In a press release dated April 9, G4S said it "provides security systems installation and maintenance services (for example, intruder alarms, CCTV cameras, access control equipment) to the Israeli Prison Service (IPS)."



It went on to add: "The IPS is not involved in the judicial process, it receives convicted prisoners or those awaiting trial and is responsible for their custody and care- the IPS has no role in trial, conviction or sentencing."



-Same plight-



Mthunzi Mbuli, another BDS campaigner, said South Africans feel the Palestinians' pain.



"As South Africans, we painfully identify with the plight of the Palestinians in general and Palestinian prisoners in particular," he told AA.

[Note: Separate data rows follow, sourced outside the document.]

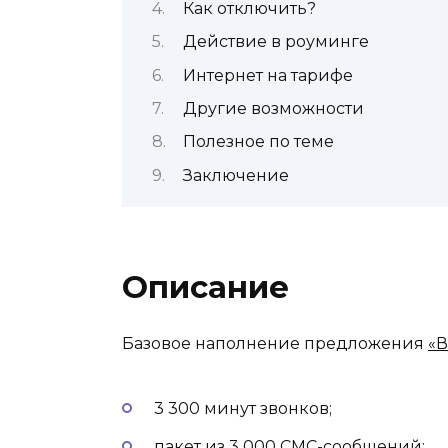
Как отключить?
Действие в роуминге
Интернет на тарифе
Другие возможности
Полезное по теме
Заключение
Описание
Базовое наполнение предложения
«В
3 300 минут звонков;
пакет из 3 000 СМС-сообщений;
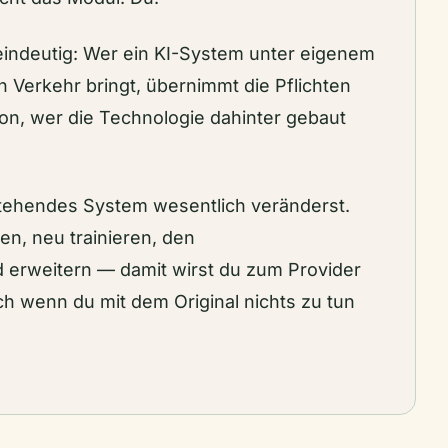
r eindeutig: Wer ein KI-System unter eigenem
 Verkehr bringt, übernimmt die Pflichten
n, wer die Technologie dahinter gebaut
estehendes System wesentlich veränderst.
n, neu trainieren, den
rweitern — damit wirst du zum Provider
h wenn du mit dem Original nichts zu tun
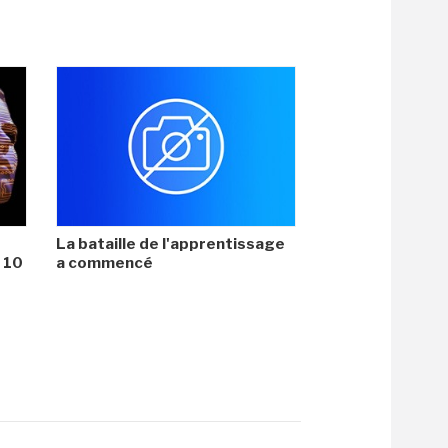
La bataille de l'apprentissage
i 10
a commencé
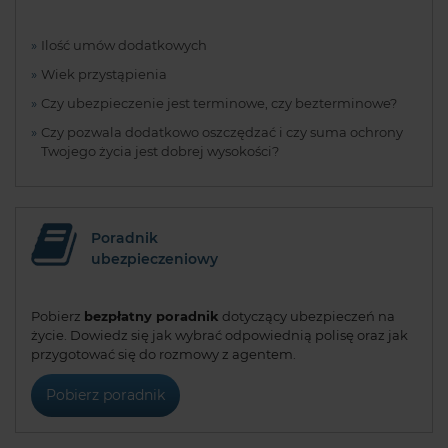
Ilość umów dodatkowych
Wiek przystąpienia
Czy ubezpieczenie jest terminowe, czy bezterminowe?
Czy pozwala dodatkowo oszczędzać i czy suma ochrony
Twojego życia jest dobrej wysokości?
Poradnik
ubezpieczeniowy
Pobierz
bezpłatny poradnik
dotyczący ubezpieczeń na
życie. Dowiedz się jak wybrać odpowiednią polisę oraz jak
przygotować się do rozmowy z agentem.
Pobierz poradnik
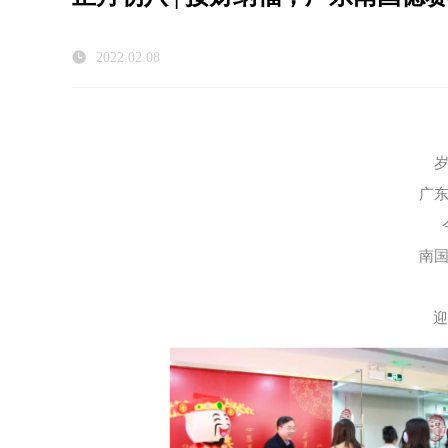
2022.02.08
广
南
迎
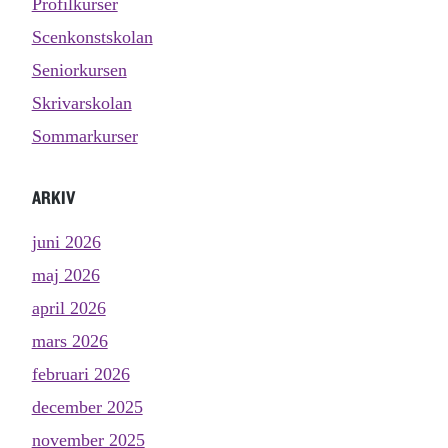
Profilkurser
Scenkonstskolan
Seniorkursen
Skrivarskolan
Sommarkurser
ARKIV
juni 2026
maj 2026
april 2026
mars 2026
februari 2026
december 2025
november 2025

He said that when South Africans see the imprisonment of Palestinians by Israel, they are reminded of how their mothers and fathers were imprisoned during the apartheid era.



"We find it disturbing that the Bill & Melinda Gates Foundation has invested in the notorious security company G4S, which is complicit and is basically profiteering from Israel's imprisonment, detention and torture of Palestinians, including children," said Mbuli.



Tamer Al-Massari, media and culture officer at the Palestinian embassy in South Africa, also urged the foundation to divest from the controversial security firm.



South Africans have traditionally supported the Palestinian struggle for statehood.



Last month, the ruling African National Congress (ANC) officially endorsed an annual "Israel Apartheid Week," to be held annually with the aim of raising awareness about Israeli rights violations against Palestinians. 



The ANC, which championed South Africa's anti-apartheid movement, said in a statement at the time that it was "unequivocal in its support for the Palestinian people in their struggle for self-determination, and unapologetic in its view that the Palestinians are the victims and the oppressed in the conflict with Israel."